Ethnographies

Nanai

нана́йцы, нани

The Nanai people live on the lower Amur River (in the Khabarovsk Krai) and on the right tributaries of the Ussuri river (Primorsky Krai), in the Russian Far East. More than 12,000 Nanai live in Russia and some 5000 in China. Nanai is a Tungusic language. Their principal livelihood is fishing. Shamanism played an important role in their worldview and rituals until very recently, and has been studied by Tat’iana Bulgakova for many years and discussed in her books.

Apart from far-reaching changes, their ancestral traditions were also upheld less and lessduring Soviet times. Since Perestroika, some of their former shamanistic rituals have been revived.
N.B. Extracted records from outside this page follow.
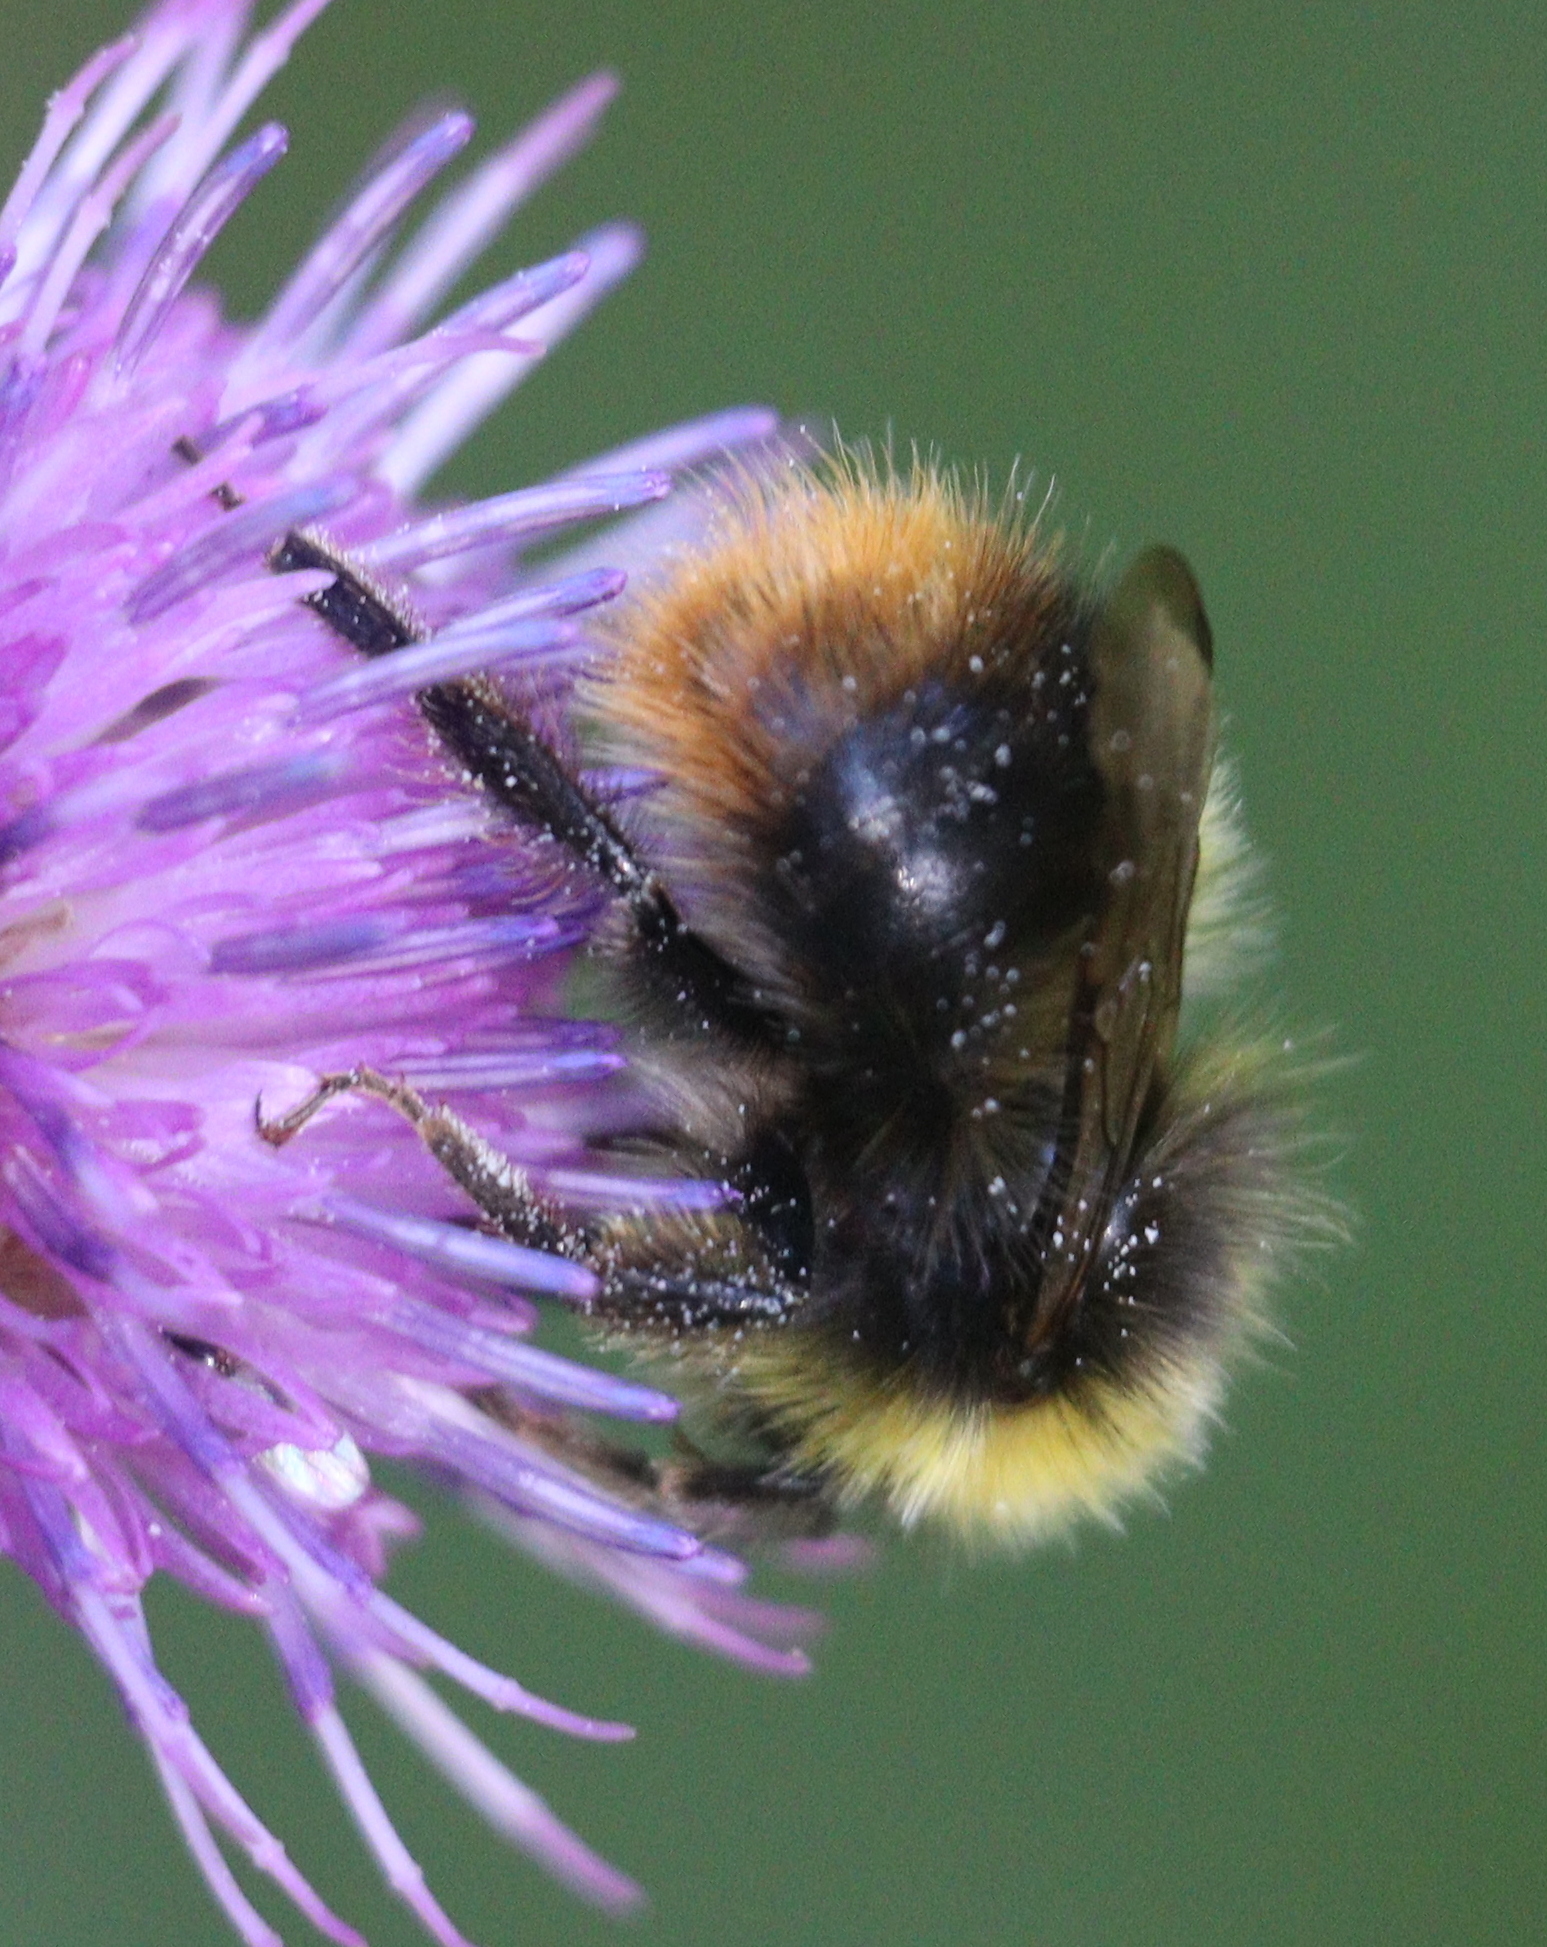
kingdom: Animalia
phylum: Arthropoda
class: Insecta
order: Hymenoptera
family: Apidae
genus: Bombus
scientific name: Bombus pratorum
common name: Early humble-bee
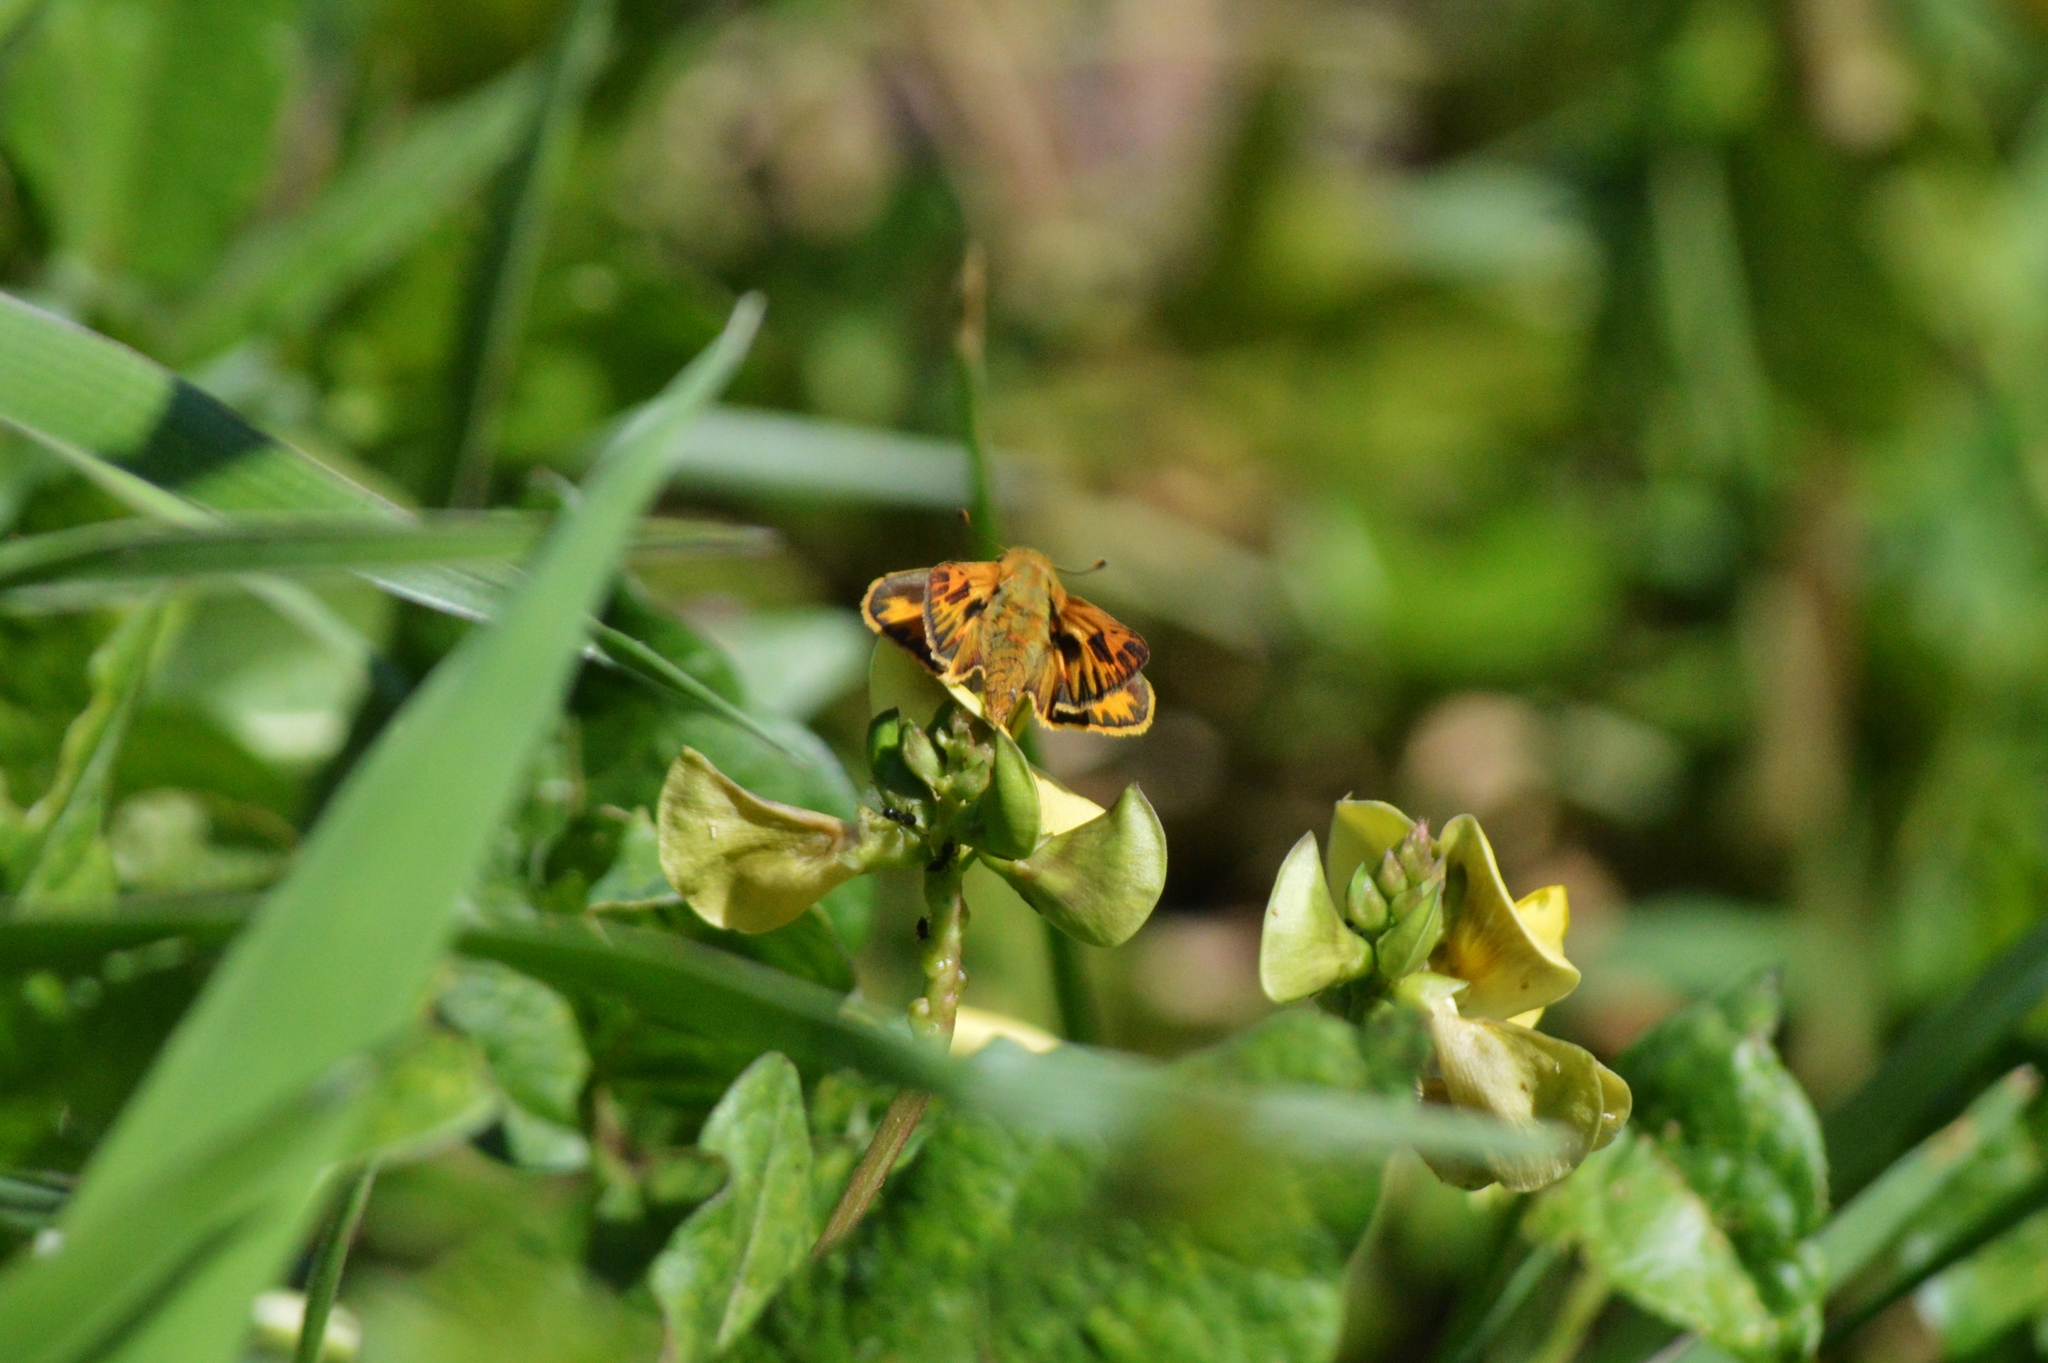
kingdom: Animalia
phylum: Arthropoda
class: Insecta
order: Lepidoptera
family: Hesperiidae
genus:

Their language, however, is only spoken by a few elderly people and is seriously endangered.

The Nanai are known for their special craft traditions, such as making clothing from fish skins. The Nanai artist Anatol Donkan, who has been living in Germany for some time, continues this tradition by transforming it into works of art. In his artistic installations, he also draws on his collection of wooden figures representing spirits. The Nanai see them as guardians and helpers, so they are treated with special respect through rituals. Overall, the Nanai worldview is characterized by the belief that the nature around them is animated by spirits with whom one can communicate and whom one can appease through appropriate behavior.